▶ **Work to complete**: From the rows below, reproduce verbatim the lines starting at the one containing "catalogue / barcode: US 2143268" and ending at the one containing "state / province: KwaZulu-Natal", both endpoints included.

[Dataset rows]
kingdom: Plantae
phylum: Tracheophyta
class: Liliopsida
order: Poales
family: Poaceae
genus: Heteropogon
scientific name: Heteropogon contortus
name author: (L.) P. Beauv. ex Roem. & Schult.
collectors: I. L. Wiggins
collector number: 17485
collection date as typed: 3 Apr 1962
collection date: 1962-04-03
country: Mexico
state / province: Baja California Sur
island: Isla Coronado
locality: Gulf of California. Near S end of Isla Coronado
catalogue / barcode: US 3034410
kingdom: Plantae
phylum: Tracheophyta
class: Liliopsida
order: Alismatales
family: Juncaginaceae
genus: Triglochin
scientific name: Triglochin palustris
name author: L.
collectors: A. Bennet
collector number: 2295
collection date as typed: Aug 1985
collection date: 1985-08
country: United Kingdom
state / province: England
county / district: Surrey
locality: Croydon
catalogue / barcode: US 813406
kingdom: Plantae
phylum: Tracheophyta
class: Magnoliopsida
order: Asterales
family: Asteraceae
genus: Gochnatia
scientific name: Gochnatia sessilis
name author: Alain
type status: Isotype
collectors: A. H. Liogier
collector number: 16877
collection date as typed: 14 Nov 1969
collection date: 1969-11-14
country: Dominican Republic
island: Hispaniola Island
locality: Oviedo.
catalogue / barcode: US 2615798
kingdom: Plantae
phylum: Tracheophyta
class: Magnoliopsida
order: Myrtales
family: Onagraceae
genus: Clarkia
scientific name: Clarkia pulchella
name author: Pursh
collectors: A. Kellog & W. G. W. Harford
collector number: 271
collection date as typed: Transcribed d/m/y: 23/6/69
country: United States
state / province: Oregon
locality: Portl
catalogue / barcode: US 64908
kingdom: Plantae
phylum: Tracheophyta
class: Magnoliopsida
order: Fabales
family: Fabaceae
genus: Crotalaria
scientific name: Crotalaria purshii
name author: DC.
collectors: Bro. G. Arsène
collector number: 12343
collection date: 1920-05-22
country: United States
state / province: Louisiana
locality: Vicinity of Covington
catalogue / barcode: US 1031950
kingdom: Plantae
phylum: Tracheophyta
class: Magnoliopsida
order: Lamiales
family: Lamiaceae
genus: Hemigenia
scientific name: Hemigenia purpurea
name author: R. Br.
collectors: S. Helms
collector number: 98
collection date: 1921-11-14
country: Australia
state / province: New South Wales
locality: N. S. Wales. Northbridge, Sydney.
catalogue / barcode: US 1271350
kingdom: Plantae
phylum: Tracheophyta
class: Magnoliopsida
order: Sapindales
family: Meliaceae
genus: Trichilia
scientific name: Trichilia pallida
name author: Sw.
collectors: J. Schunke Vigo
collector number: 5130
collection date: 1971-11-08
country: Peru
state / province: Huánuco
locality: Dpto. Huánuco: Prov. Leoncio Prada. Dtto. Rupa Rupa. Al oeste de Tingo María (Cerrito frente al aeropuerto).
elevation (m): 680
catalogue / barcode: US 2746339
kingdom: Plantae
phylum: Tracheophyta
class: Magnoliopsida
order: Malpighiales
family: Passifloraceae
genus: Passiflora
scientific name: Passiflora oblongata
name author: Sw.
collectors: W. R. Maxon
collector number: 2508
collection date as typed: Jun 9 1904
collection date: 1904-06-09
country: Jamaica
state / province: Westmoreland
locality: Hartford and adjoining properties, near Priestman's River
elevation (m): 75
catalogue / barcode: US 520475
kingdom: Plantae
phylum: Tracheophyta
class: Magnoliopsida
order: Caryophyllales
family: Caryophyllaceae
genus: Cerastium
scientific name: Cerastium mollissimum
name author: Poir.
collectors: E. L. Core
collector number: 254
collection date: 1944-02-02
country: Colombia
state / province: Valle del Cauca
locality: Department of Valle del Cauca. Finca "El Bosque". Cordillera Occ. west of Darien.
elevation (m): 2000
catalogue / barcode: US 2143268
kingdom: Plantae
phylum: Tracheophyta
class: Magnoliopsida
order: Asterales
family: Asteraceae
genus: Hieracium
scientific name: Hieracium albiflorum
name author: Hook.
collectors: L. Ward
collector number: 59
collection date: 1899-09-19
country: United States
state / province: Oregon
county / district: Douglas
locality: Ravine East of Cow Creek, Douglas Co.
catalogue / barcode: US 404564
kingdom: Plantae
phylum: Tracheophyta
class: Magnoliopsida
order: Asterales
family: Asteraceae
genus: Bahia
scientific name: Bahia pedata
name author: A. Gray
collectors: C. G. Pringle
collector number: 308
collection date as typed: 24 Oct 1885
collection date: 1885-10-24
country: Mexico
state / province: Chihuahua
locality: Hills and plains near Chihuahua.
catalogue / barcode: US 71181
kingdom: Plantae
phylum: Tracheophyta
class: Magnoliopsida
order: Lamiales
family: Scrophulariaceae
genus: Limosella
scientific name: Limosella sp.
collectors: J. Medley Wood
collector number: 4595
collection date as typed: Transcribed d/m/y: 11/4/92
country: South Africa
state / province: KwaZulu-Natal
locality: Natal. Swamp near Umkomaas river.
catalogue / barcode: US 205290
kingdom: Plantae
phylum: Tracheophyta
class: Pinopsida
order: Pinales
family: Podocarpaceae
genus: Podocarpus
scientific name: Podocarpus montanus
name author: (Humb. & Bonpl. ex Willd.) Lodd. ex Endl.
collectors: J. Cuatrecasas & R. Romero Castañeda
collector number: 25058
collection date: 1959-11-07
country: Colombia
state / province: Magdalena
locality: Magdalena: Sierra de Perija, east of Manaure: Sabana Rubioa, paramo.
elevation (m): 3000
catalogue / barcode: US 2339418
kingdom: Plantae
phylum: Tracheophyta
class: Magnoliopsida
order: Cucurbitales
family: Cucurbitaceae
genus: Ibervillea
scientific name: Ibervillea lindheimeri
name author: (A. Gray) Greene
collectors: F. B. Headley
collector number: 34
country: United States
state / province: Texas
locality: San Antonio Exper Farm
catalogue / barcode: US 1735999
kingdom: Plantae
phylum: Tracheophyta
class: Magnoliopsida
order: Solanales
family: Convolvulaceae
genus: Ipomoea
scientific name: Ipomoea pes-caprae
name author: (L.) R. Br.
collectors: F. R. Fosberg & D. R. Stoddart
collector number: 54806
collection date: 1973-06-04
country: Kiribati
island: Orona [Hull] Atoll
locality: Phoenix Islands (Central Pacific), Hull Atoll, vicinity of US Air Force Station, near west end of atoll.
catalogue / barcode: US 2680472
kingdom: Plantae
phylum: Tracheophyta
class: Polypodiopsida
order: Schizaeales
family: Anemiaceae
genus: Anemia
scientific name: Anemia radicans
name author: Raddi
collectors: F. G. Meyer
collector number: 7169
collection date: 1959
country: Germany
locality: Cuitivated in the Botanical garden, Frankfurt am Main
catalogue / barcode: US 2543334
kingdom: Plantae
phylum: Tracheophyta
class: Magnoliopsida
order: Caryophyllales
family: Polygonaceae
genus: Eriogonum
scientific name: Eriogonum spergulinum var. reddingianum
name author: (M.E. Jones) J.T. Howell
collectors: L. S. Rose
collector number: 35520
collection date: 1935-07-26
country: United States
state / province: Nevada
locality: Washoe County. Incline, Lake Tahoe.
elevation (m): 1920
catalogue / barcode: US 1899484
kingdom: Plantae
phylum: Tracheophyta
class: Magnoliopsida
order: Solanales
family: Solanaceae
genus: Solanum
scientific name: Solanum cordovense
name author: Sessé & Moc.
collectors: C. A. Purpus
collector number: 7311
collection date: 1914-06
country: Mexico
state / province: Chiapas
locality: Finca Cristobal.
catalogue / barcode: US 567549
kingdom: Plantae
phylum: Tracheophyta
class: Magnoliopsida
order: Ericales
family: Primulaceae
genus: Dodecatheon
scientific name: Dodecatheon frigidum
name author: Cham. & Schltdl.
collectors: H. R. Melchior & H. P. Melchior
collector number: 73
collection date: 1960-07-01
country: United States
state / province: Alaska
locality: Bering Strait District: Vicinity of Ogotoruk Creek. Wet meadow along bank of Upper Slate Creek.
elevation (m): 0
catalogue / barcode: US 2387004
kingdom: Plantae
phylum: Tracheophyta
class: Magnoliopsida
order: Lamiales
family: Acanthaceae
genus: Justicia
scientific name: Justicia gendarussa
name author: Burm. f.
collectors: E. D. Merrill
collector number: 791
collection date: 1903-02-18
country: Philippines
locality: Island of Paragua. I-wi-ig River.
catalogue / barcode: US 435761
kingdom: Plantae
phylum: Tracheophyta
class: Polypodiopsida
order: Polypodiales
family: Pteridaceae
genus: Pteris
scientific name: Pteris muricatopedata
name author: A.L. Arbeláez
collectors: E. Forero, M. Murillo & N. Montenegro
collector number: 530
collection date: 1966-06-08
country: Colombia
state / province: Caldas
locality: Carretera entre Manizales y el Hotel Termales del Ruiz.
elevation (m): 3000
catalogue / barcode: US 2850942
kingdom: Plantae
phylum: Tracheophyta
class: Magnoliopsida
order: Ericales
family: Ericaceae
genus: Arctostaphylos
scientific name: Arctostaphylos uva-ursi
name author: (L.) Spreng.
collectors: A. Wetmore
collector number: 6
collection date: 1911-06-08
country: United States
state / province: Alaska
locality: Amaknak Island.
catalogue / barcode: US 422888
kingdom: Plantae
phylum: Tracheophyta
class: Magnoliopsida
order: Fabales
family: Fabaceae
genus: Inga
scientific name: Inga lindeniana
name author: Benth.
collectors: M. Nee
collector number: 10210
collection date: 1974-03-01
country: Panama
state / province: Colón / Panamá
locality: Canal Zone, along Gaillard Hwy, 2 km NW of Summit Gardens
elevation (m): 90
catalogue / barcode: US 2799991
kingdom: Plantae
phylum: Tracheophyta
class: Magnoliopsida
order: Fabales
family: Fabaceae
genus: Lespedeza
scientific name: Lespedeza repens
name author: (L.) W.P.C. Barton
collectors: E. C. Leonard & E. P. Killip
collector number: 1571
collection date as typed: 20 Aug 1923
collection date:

▶ **Solution for this problem**:
catalogue / barcode: US 2143268
kingdom: Plantae
phylum: Tracheophyta
class: Magnoliopsida
order: Asterales
family: Asteraceae
genus: Hieracium
scientific name: Hieracium albiflorum
name author: Hook.
collectors: L. Ward
collector number: 59
collection date: 1899-09-19
country: United States
state / province: Oregon
county / district: Douglas
locality: Ravine East of Cow Creek, Douglas Co.
catalogue / barcode: US 404564
kingdom: Plantae
phylum: Tracheophyta
class: Magnoliopsida
order: Asterales
family: Asteraceae
genus: Bahia
scientific name: Bahia pedata
name author: A. Gray
collectors: C. G. Pringle
collector number: 308
collection date as typed: 24 Oct 1885
collection date: 1885-10-24
country: Mexico
state / province: Chihuahua
locality: Hills and plains near Chihuahua.
catalogue / barcode: US 71181
kingdom: Plantae
phylum: Tracheophyta
class: Magnoliopsida
order: Lamiales
family: Scrophulariaceae
genus: Limosella
scientific name: Limosella sp.
collectors: J. Medley Wood
collector number: 4595
collection date as typed: Transcribed d/m/y: 11/4/92
country: South Africa
state / province: KwaZulu-Natal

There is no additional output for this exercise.